→ What you should do
Reproduce the review of the "Godzilla" home video below in full and word for word, from the date and byline through the final sentence.

— START OF Passage shown —

November 05, 1998|ERNESTO LECHNER | SPECIAL TO THE TIMES

Size, it seems, didn't matter in the end and after the relative failure of this summer's "Godzilla," its makers hopefully might refrain from bragging in the slogans for their future movies.

As a home video experience, though, the grandiloquent, overdone "Godzilla" has more bite than on the big screen. Granted, two-thirds of the movie is plain ludicrous, but the beginning half-hour does a beautiful job at building a good old-fashioned sense of suspense. And the monster's first appearance, with its crispy, computer-generated looks and loud Dolby Digital grumbles, will make you feel happy that you went ahead and spent that money on your DVD player.

Showcasing some commendable sincerity, the movie's special edition goes straight for the kill. Why have an audio commentary with director Roland Emmerich or any members of the cast? Who needs those guys anyway? Fittingly, the only commentary you will find here involves the real stars of the picture: the special-effects people.

— END OF Passage shown —
— START OF Dataset excerpt —

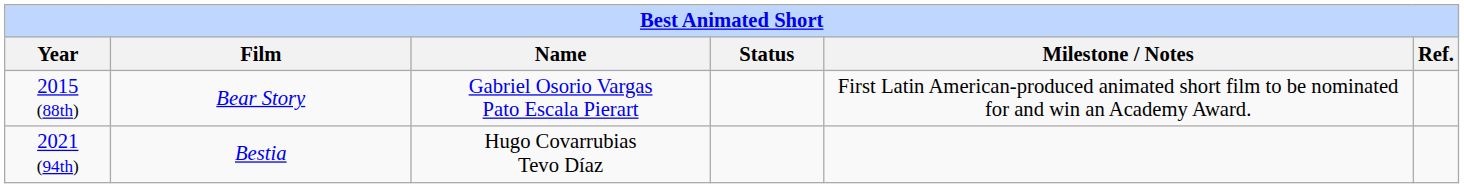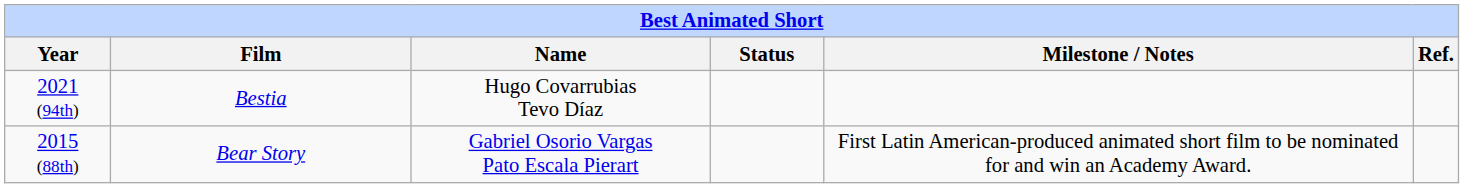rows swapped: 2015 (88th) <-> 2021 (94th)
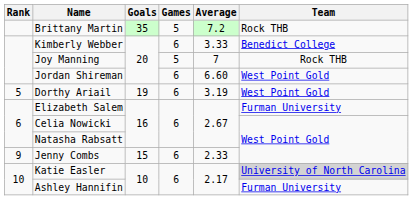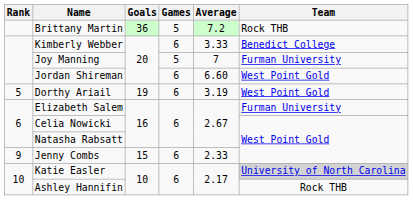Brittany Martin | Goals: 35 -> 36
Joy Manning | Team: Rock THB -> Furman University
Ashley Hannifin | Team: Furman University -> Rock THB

— END OF Dataset excerpt —

→ Written response
November 05, 1998|ERNESTO LECHNER | SPECIAL TO THE TIMES

Size, it seems, didn't matter in the end and after the relative failure of this summer's "Godzilla," its makers hopefully might refrain from bragging in the slogans for their future movies.

As a home video experience, though, the grandiloquent, overdone "Godzilla" has more bite than on the big screen. Granted, two-thirds of the movie is plain ludicrous, but the beginning half-hour does a beautiful job at building a good old-fashioned sense of suspense. And the monster's first appearance, with its crispy, computer-generated looks and loud Dolby Digital grumbles, will make you feel happy that you went ahead and spent that money on your DVD player.

Showcasing some commendable sincerity, the movie's special edition goes straight for the kill. Why have an audio commentary with director Roland Emmerich or any members of the cast? Who needs those guys anyway? Fittingly, the only commentary you will find here involves the real stars of the picture: the special-effects people.